= Molecular electronic transition =

Excitation of electrons in a molecule to a higher energy level

In theoretical chemistry, molecular electronic transitions take place when electrons in a molecule are excited from one energy level to a higher energy level. The energy change associated with this transition provides information on the structure of the molecule and determines many of its properties, such as colour. The relationship between the energy involved in the electronic transition and the frequency of radiation is given by Planck's relation.

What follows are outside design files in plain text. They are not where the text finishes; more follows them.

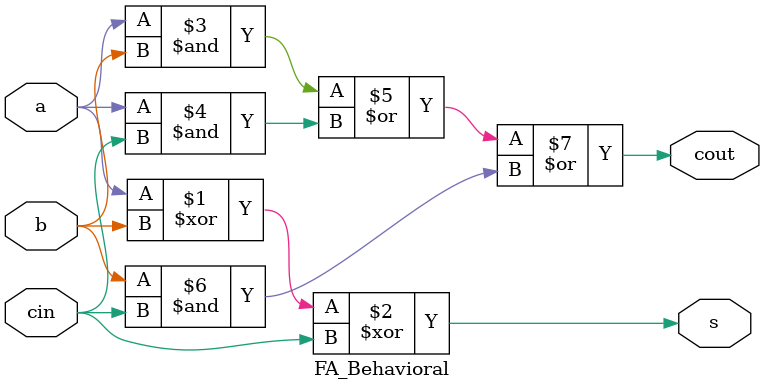
<source format=v>
`timescale 1ns / 1ps
module FA_Behavioral(
	input a,
	input b,
	input cin,
	output cout,
	output s
    );

		assign s = a ^ b ^ cin;
		assign cout = (a & b)  |  (a & cin)  |  (b & cin);

endmodule

</source>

==Organic molecules and other molecules==
The electronic transitions in organic compounds and some other compounds can be determined by ultraviolet–visible spectroscopy, provided that transitions in the ultraviolet (UV) or visible range of the electromagnetic spectrum exist for the compound. Electrons occupying a HOMO (highest-occupied molecular orbital) of a sigma bond (σ) can get excited to the LUMO (lowest-unoccupied molecular orbital) of that bond. This process is denoted as a σ → σ* transition. Likewise, promotion of an electron from a pi-bonding orbital (π) to an antibonding pi orbital (π*) is denoted as a π → π* transition. Auxochromes with free electron pairs (denoted as "n") have their own transitions, as do aromatic pi bond transitions. Sections of molecules which can undergo such detectable electron transitions can be referred to as chromophores, since such transitions absorb electromagnetic radiation (light), which may be hypothetically perceived as color somewhere in the electromagnetic spectrum. The following molecular electronic transitions exist:
$$\begin{array}{rcl}
\sigma &\rightarrow& \sigma^* \\
\pi &\rightarrow& \pi^* \\
\mathrm n &\rightarrow& \sigma^* \\
\mathrm n &\rightarrow& \pi^* \\
\text{aromatic } \pi &\rightarrow& \text{aromatic } \pi^*
\end{array}$$

In addition to these assignments, electronic transitions also have so-called bands associated with them. The following bands are defined (by A. Burawoy in 1930):
- The R-band (from German radikalartig 'radical-like');
- The K-band (from German konjugiert 'conjugated');
- The B-band (from benzoic);
- The E-band (from ethylenic).

For example, the absorption spectrum for ethane shows a σ → σ* transition at 135 nm and that of water a n → σ* transition at 167 nm with an extinction coefficient of 7,000. Benzene has three aromatic π → π* transitions; two E-bands at 180 and 200 nm and one B-band at 255 nm with extinction coefficients respectively 60,000, 8,000 and 215. These absorptions are not narrow bands but are generally broad because the electronic transitions are superimposed on the other molecular energy states.

==Solvent shifts==
The electronic transitions of molecules in solution can depend strongly on the type of solvent with additional bathochromic shifts or hypsochromic shifts.

==Line spectra==
Spectral lines are associated with atomic electronic transitions and polyatomic gases have their own absorption band system.